Financier américain, proche de plusieurs élites politiques, économiques et médiatiques, Jeffrey Epstein s’est retrouvé au cœur d’un vaste scandale international de trafic sexuel impliquant des mineures. Déjà condamné en 2008 pour sollicitation de prostitution de mineure en Floride, il est arrêté de nouveau en 2019 par la justice fédérale américaine pour trafic sexuel, avant d’être retrouvé mort dans sa cellule à New York la même année. Son réseau présumé et les ramifications internationales de ses relations continuent, depuis, d’alimenter révélations et controverses.

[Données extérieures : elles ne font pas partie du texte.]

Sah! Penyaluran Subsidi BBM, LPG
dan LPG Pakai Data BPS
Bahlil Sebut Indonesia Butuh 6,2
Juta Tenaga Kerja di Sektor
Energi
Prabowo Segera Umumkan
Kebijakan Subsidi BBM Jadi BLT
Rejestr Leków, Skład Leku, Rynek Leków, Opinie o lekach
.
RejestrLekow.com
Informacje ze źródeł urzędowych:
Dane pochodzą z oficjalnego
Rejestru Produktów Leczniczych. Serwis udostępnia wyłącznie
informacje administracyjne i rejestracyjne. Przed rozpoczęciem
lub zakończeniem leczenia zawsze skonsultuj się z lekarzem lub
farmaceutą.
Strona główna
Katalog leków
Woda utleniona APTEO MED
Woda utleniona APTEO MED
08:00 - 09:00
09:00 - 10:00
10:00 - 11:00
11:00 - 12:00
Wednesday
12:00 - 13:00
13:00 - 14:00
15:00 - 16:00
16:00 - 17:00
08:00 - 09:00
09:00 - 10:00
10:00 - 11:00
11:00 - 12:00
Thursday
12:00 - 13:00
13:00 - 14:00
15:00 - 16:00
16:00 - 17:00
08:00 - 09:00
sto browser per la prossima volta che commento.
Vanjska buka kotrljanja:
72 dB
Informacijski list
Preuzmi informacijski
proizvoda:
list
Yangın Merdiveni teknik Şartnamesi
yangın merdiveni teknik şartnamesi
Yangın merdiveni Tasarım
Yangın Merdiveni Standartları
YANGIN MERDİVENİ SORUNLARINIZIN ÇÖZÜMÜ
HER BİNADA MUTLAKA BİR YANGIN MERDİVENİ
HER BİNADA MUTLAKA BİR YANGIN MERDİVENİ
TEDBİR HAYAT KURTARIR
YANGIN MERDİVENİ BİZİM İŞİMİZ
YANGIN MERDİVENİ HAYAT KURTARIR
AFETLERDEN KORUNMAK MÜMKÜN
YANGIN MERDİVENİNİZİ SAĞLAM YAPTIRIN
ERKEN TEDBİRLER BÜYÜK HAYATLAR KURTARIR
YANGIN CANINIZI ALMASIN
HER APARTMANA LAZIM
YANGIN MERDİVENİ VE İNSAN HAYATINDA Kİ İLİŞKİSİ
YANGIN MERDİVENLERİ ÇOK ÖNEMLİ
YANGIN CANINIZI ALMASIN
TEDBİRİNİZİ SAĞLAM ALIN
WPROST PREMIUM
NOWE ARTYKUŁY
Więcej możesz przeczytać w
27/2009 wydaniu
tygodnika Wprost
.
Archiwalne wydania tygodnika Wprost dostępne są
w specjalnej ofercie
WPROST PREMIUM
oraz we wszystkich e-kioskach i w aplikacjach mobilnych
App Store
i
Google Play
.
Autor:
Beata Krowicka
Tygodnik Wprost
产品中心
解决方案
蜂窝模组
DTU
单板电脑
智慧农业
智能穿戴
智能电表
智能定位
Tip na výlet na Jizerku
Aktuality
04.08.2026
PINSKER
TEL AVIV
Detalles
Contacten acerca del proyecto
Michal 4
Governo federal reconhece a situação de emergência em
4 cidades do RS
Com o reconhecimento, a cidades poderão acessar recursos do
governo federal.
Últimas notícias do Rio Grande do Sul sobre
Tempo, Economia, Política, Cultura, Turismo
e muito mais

M Sacré Abel, journaliste-éditorialiste. Photo: S.A
L’onde de choc provoquée par les divulgations successives autour de cette affaire se propage bien au-delà des frontières américaines. À mesure que la justice des États-Unis rend publics de nouveaux documents, des noms émergent, des connexions apparaissent et, avec elles, des interrogations légitimes. Parmi les personnalités citées figure Nina Keita, présentée par plusieurs médias comme une nièce du président ivoirien Alassane Ouattara.
Les archives judiciaires évoquent des échanges électroniques et des contacts qui auraient eu lieu entre 2011 et 2018. Il est question de rencontres à New York et à Abidjan, dans un cadre décrit comme lié à des discussions d’investissement. Certains documents mentionnent également un possible rôle d’intermédiation dans des dossiers à caractère économique et sécuritaire.
À ce stade, toutefois, aucun acte d’accusation ni aucune procédure judiciaire n’ont été annoncés, ni en Côte d’Ivoire ni aux États-Unis, concernant les interactions évoquées. Il est fondamental de rappeler qu’apparaître dans des documents judiciaires ne constitue pas, en soi, la preuve d’une infraction. La présomption d’innocence demeure un principe intangible de l’État de droit.
Pour autant, le contexte ne saurait être banalisé. Chaque nouvelle révélation ravive la suspicion et élargit le champ des responsabilités potentielles.
En Côte d’Ivoire, ces éléments alimentent inévitablement le débat public. Lorsque des proches présumés du pouvoir sont cités dans des dossiers d’une telle ampleur, l’exigence de transparence devient une nécessité politique autant qu’éthique. Le silence officiel, même juridiquement compréhensible, laisse place aux spéculations et fragilise la confiance.
Dans une démocratie moderne, la gestion des zones d’ombre est déterminante. Il ne s’agit ni de condamner sans preuve ni d’innocenter par principe. Il s’agit d’exiger que toute la lumière soit faite, avec rigueur et sérénité. Car au-delà des noms et des polémiques, c’est la crédibilité des institutions et la solidité de l’État de droit qui se jouent.